── INPUT ROWS
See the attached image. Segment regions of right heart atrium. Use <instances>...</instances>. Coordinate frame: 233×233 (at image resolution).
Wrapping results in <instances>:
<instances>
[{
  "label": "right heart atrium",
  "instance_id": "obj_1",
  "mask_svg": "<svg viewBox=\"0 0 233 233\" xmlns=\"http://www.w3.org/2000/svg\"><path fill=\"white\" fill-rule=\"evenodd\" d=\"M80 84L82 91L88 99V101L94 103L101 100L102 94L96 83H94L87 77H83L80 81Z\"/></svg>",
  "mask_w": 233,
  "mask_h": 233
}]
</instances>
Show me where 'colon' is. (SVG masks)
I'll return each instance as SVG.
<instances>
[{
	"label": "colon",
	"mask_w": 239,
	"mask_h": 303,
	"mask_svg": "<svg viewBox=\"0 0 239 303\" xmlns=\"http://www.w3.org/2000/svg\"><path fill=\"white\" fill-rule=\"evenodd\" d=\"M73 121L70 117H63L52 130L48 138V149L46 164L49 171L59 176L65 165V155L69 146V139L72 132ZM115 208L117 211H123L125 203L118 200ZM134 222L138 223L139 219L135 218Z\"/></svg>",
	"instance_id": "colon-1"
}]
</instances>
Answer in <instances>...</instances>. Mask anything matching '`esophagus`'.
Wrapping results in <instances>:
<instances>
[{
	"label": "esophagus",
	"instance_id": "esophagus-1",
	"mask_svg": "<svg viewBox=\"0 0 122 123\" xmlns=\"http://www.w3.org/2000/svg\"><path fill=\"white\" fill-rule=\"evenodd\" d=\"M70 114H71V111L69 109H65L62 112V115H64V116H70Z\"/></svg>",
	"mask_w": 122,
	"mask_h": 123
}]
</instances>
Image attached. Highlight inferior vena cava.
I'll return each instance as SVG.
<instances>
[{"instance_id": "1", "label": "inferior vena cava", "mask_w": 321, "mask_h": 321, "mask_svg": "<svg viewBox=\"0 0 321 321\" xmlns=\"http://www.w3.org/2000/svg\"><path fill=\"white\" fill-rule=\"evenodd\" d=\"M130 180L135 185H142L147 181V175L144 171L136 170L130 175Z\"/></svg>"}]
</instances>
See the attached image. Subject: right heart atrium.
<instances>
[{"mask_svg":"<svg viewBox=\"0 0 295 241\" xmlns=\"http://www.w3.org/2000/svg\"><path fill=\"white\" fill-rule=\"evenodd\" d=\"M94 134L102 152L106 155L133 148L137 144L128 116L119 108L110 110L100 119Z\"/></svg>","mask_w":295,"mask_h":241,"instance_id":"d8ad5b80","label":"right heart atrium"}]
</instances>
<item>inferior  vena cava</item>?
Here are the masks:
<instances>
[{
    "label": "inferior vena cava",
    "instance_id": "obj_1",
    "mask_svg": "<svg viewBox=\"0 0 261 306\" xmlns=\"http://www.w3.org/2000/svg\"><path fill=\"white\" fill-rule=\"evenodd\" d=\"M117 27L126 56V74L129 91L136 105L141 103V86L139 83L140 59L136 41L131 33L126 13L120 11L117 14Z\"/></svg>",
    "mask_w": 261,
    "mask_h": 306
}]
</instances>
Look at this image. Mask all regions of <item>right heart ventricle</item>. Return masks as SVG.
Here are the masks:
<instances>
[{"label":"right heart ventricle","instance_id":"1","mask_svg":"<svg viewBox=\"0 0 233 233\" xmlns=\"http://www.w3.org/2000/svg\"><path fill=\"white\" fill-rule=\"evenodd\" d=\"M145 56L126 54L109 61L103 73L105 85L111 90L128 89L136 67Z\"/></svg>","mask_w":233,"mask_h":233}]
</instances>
────
TASK STATEMENT:
Give every record above as a numbered list, one item per line, with any blank lines left out.

EXERCISE OUTPUT:
1. See the attached image. Segment regions of right heart atrium. Use <instances>...</instances>. Coordinate frame: 233×233 (at image resolution).
2. Wrapping results in <instances>:
3. <instances>
4. [{
5.   "label": "right heart atrium",
6.   "instance_id": "obj_1",
7.   "mask_svg": "<svg viewBox=\"0 0 233 233\" xmlns=\"http://www.w3.org/2000/svg\"><path fill=\"white\" fill-rule=\"evenodd\" d=\"M80 84L82 91L88 99V101L94 103L101 100L102 94L96 83H94L87 77H83L80 81Z\"/></svg>",
8.   "mask_w": 233,
9.   "mask_h": 233
10. }]
11. </instances>
12. Show me where 'colon' is. (SVG masks)
13. I'll return each instance as SVG.
14. <instances>
15. [{
16. 	"label": "colon",
17. 	"mask_w": 239,
18. 	"mask_h": 303,
19. 	"mask_svg": "<svg viewBox=\"0 0 239 303\" xmlns=\"http://www.w3.org/2000/svg\"><path fill=\"white\" fill-rule=\"evenodd\" d=\"M73 121L70 117H63L52 130L48 138V149L46 164L49 171L59 176L65 165V155L69 146V139L72 132ZM115 208L117 211H123L125 203L118 200ZM134 222L138 223L139 219L135 218Z\"/></svg>",
20. 	"instance_id": "colon-1"
21. }]
22. </instances>
23. Answer in <instances>...</instances>. Mask anything matching '`esophagus`'.
24. Wrapping results in <instances>:
25. <instances>
26. [{
27. 	"label": "esophagus",
28. 	"instance_id": "esophagus-1",
29. 	"mask_svg": "<svg viewBox=\"0 0 122 123\" xmlns=\"http://www.w3.org/2000/svg\"><path fill=\"white\" fill-rule=\"evenodd\" d=\"M70 114H71V111L69 109H65L62 112V115H64V116H70Z\"/></svg>",
30. 	"mask_w": 122,
31. 	"mask_h": 123
32. }]
33. </instances>
34. Image attached. Highlight inferior vena cava.
35. I'll return each instance as SVG.
36. <instances>
37. [{"instance_id": "1", "label": "inferior vena cava", "mask_w": 321, "mask_h": 321, "mask_svg": "<svg viewBox=\"0 0 321 321\" xmlns=\"http://www.w3.org/2000/svg\"><path fill=\"white\" fill-rule=\"evenodd\" d=\"M130 180L135 185H142L147 181V175L144 171L136 170L130 175Z\"/></svg>"}]
38. </instances>
39. See the attached image. Subject: right heart atrium.
40. <instances>
41. [{"mask_svg":"<svg viewBox=\"0 0 295 241\" xmlns=\"http://www.w3.org/2000/svg\"><path fill=\"white\" fill-rule=\"evenodd\" d=\"M94 134L102 152L106 155L133 148L137 144L128 116L119 108L110 110L100 119Z\"/></svg>","mask_w":295,"mask_h":241,"instance_id":"d8ad5b80","label":"right heart atrium"}]
42. </instances>
43. <item>inferior  vena cava</item>?
44. Here are the masks:
45. <instances>
46. [{
47.     "label": "inferior vena cava",
48.     "instance_id": "obj_1",
49.     "mask_svg": "<svg viewBox=\"0 0 261 306\" xmlns=\"http://www.w3.org/2000/svg\"><path fill=\"white\" fill-rule=\"evenodd\" d=\"M117 27L126 56V74L129 91L136 105L141 103V86L139 83L140 59L136 41L131 33L126 13L120 11L117 14Z\"/></svg>",
50.     "mask_w": 261,
51.     "mask_h": 306
52. }]
53. </instances>
54. Look at this image. Mask all regions of <item>right heart ventricle</item>. Return masks as SVG.
55. Here are the masks:
56. <instances>
57. [{"label":"right heart ventricle","instance_id":"1","mask_svg":"<svg viewBox=\"0 0 233 233\" xmlns=\"http://www.w3.org/2000/svg\"><path fill=\"white\" fill-rule=\"evenodd\" d=\"M145 56L126 54L109 61L103 73L105 85L111 90L128 89L136 67Z\"/></svg>","mask_w":233,"mask_h":233}]
58. </instances>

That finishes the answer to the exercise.